As Alba Ruibal claims in her contribution to the conference, the abortion question reveals the tension between the aspirations of liberal democratic regimes and the still-powerful influence of religious institutions on Latin American states. The Roman Catholic Church, increasingly along with evangelical and (neo)Pentecostal churches use their traditional networks and often informal access to influence state institutions and policy making. The Argentinian pope and clergy actively sought to oppose the bill by mobilising their networks in politics and society, revealing how Argentina is far from a secular state. Employees of Catholic institutions, which abound in the educational and health care sector, faced charges when supporting the pro-abortion campaign.
After the adoption of the law, conservative and religious actors intensified their efforts to oppose abortion. In particularly, they turned their attention to the sub-national level, attempting to stop the local implementation of regulations on lawful abortions, using strategic litigation. Across the country, conservative groups have filed lawsuits in most of the provinces to challenge the constitutionality of the law. So far, their claim to represent unborn children has been denied and most of the claims have been rejected. However, two of the claims may eventually reach the Supreme Court. Also, they have been active reaching out to doctors in more rural and conservative areas to let them know they can refuse to terminate pregnancies, using the conscientious objection clause in the law. As a result of this campaign, it is hard to find a gynecologist willing to perform a lawful abortion in some remote areas of the country, particularly in the northern provinces where Catholic and evangelical churches have a strong presence.
Yet, feminist responses to defend the law and fight for its full implementation are impressive. Community-based networks that were established before liberalisation, play a vital role post-legalisation.
Next, feminists legal collectives trained a new generation of lawyers specialised in sexual and reproductive rights to assist women seeking lawful abortion and to do “microlitigation” cases, for example when health institutions refuse access.
One of these is the Socorristas en Red (feministas que abortamos)[Network of Feminist Providers of Aid and Abortion Support], a feminist initiative created in 2010 that provides information and support for self-managed abortions (with misoprostol). Since then, the Socorristas network has grown quickly and spread across Argentina. The Socorristas train women with no formal medical training to help other women, and also work with help professional to destigmatize abortion and reinstate non-discriminatory abortion treatment in health services.
To monitor compliance gaps Proyecto Mirar (the “Watching Project”), a feminist watchdog, reveals continued challenges in implementation. In Argentina’s fragmented and decentralized health care system, many providers and local health systems operate independently, creating large inequalities in access to abortion. Whereas the capital offers 5.6 public health centers per 10,000 women of reproductive age, this rate drops to 0,2 per 10,000 women in the province of Chaco, which has the highest rate of poverty and unemployment in the country.

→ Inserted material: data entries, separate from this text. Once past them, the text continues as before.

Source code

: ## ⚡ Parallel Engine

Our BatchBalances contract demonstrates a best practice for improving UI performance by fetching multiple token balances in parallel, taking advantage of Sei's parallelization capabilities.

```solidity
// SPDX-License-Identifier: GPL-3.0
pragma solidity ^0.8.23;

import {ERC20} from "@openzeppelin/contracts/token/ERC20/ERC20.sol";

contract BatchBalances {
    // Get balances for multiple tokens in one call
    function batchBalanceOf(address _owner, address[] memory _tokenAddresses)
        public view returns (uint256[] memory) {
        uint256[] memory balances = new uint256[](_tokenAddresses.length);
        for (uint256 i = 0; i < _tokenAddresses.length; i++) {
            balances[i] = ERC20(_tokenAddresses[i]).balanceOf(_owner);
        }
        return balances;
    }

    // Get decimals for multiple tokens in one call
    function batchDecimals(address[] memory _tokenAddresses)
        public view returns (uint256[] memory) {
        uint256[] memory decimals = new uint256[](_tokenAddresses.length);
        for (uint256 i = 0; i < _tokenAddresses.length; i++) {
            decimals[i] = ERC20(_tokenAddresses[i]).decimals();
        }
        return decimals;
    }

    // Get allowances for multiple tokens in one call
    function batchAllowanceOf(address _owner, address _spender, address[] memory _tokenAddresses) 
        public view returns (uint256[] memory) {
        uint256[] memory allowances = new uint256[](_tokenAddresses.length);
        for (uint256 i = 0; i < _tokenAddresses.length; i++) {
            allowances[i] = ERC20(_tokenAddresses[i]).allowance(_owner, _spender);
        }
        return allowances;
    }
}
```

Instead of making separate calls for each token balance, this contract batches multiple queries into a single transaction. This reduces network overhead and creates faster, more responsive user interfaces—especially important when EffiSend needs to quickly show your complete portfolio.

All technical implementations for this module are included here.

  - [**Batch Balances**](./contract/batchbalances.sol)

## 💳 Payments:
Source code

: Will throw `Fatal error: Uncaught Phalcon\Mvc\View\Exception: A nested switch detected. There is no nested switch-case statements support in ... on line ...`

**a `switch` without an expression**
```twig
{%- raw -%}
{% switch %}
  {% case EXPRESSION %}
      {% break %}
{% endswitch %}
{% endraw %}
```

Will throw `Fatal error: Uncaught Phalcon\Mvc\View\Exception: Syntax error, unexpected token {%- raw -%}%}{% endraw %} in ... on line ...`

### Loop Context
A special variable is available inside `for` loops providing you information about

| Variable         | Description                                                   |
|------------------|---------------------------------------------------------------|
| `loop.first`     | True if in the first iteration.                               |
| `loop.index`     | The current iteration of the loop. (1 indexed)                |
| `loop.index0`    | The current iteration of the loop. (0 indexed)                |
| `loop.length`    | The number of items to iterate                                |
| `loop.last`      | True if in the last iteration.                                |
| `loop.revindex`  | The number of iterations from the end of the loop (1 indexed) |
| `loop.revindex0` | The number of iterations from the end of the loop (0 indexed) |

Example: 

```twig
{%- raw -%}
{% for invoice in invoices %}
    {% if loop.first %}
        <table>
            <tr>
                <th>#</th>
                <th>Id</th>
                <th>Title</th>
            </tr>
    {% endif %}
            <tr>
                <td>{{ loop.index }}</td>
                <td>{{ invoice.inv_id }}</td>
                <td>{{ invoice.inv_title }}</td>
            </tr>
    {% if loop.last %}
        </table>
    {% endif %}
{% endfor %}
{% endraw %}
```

Since the passage of the law, Proyecto Mirar has gathered both quantitative and qualitative data from a wide array of sources, both governmental and non-governmental. These show that while the law mandates free services, many health care institutions charge women for additional, often ancillary services, like ultrasounds. Abortion is particularly difficult to access for adolescents and stakeholders report challenges in guaranteeing confidentiality in cases of minors where abuse is required to be reported.
The Argentinean case not only provides an inspiring example of how decades of sustained feminist activism can eventually lead to progressive change, but also how to resist to the efforts of conservative and religious groups blocking access to these democratically gained rights. The pro-abortion mobilization produced an insurgent, intersectional movement that effectively combines grassroots, legal and community-based action to defend and extend reproductive rights to all sectors of society. The current movement has built connections to many sectors in society, built coalitions with a broad range of other social collectives and managed to make reproductive rights central to the continued struggle for a more a more inclusive and equal democracy.